Set the grill indirect cooking at 275°F using wood chips for flavor. (I use Jack Daniels bourbon barrel staves. Cherry and hickory would be good, but stay away from mesquite.) For the chips, soak them in water for at least an hour. Then, wrap them in a double layer of heavy-duty aluminum foil. Place the foil-wrapped chips on the coals. (Soaked hunks are better for the full butt long cooking times, but soaked chips in foil worked fine for the half butt.)
Next, place the butt in the cooker and cook until the internal temperature is 165°F; this should take about 5 hours. Check it often, you want to keep the cooker temperature somewhere between 200°F and 275°F, preferably 250°F. This can be somewhat challenging, but the goal is low and slow. Then, remove the hunk of meat and wrap it in a double layer of foil. Return it to the grill and cook until desired doneness: for sliced pork, cook until the internal temperature reaches 180°, and for pulled pork, 190°. This will take another 2 to 3 hours.
Remove the meat to a cutting board with a moat. Cover it with foil and let it rest for about 20 to 30 minutes. Wrap it up and give it a rest. (The temperature will continue to rise.)
Chop with a chef’s knife, or shred the meat using a pair of tongs, discarding the fat and bones. The meat should fall apart and have a pink, smoky ring.
Place the meat in a bowl and add sauce to taste. Mix well and adjust for seasoning with salt and pepper. Enjoy, slowly.
MAMA’S BARBECUE SAUCE
Makes about 6 1/2 cups
There has seldom been a time in my life when a mason jar of this sauce wasn’t in a corner of my mother or grandmother’s refrigerator. The truth of the matter is, once you have had homemade barbecue sauce, you will go off the store-bought kind for good.
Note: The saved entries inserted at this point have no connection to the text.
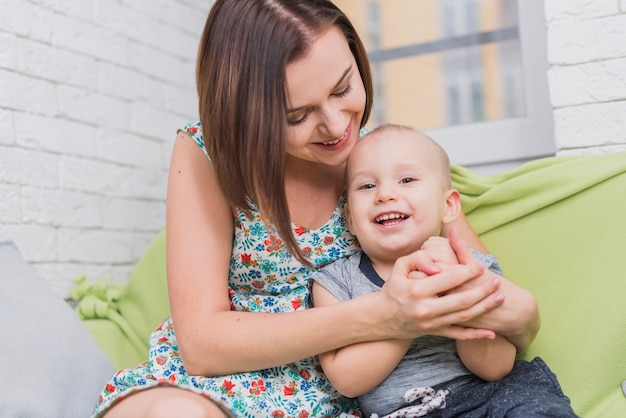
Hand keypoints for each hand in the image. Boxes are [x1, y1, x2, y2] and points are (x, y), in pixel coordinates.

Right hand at [378, 232, 503, 341]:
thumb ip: (419, 258)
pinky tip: (491, 333)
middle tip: (496, 282)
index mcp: (418, 289)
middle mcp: (426, 308)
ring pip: (464, 316)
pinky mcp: (434, 332)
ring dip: (484, 307)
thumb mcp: (400, 267)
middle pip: (462, 300)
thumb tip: (438, 265)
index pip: (449, 279)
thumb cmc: (394, 287)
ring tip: (499, 297)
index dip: (467, 272)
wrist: (382, 317)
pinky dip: (475, 335)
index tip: (480, 266)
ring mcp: (431, 323)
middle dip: (483, 290)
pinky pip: (458, 335)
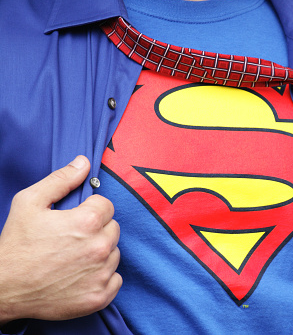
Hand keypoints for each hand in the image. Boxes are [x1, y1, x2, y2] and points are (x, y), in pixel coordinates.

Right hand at [0, 156, 121, 324]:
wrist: (3, 288)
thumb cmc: (16, 245)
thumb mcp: (30, 202)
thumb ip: (61, 179)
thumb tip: (84, 162)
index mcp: (88, 221)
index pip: (107, 205)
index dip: (91, 209)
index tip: (75, 218)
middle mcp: (100, 247)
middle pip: (113, 228)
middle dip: (97, 230)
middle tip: (72, 238)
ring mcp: (102, 273)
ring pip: (115, 253)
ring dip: (100, 253)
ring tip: (74, 257)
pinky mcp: (100, 296)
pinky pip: (116, 279)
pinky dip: (103, 277)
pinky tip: (81, 275)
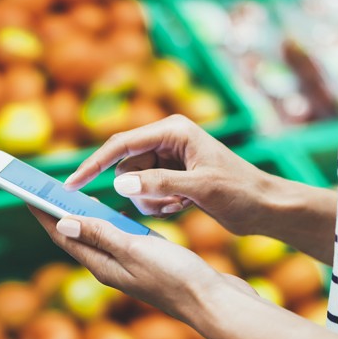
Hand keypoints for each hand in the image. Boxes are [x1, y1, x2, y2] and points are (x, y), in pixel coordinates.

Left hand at [30, 207, 254, 319]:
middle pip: (77, 235)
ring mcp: (130, 266)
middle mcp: (111, 267)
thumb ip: (100, 235)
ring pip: (100, 236)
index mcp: (102, 266)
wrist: (215, 303)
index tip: (27, 193)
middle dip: (60, 212)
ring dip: (86, 215)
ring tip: (76, 195)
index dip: (44, 214)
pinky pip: (121, 238)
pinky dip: (114, 221)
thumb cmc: (177, 277)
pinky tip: (119, 210)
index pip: (63, 236)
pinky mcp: (148, 262)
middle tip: (46, 188)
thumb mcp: (134, 250)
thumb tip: (62, 222)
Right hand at [63, 115, 276, 234]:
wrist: (267, 207)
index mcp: (173, 131)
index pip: (121, 145)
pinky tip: (182, 207)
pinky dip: (158, 205)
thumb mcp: (200, 188)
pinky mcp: (172, 176)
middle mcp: (168, 140)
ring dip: (149, 201)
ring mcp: (169, 159)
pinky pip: (146, 192)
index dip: (93, 165)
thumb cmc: (241, 191)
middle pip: (126, 166)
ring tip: (179, 205)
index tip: (71, 185)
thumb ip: (158, 184)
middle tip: (168, 204)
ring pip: (134, 182)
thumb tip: (118, 183)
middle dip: (137, 190)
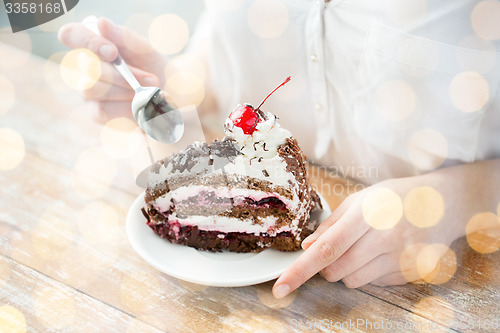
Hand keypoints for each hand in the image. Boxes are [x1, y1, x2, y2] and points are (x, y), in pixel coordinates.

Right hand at [58, 17, 165, 120]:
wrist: (171, 98)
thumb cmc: (155, 69)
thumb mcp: (147, 51)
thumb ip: (125, 38)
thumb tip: (101, 23)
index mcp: (95, 44)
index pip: (71, 34)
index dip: (87, 41)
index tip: (113, 52)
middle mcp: (86, 66)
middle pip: (88, 68)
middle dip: (122, 75)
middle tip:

1/2 cup (1 stick) unsalted butter
1 sweet onion, very finely chopped
2 1/2 cups ketchup
2 cups apple cider vinegar
1/2 cup Worcestershire sauce
1/4 cup Dijon mustard
2 tablespoons firmly packed brown sugar
Juice of 2 lemons (about 1/4 cup)
2 tablespoons freshly ground black pepper
Heat the butter in a medium saucepan over medium heat. Add onions and simmer until soft and melted, 5 to 7 minutes. Add the ketchup, vinegar, Worcestershire sauce, mustard, brown sugar, lemon juice, and pepper. Bring to a boil, reduce heat to simmer, and cook until flavors have smoothed and mellowed, about 10 minutes. Store in an airtight container in the refrigerator.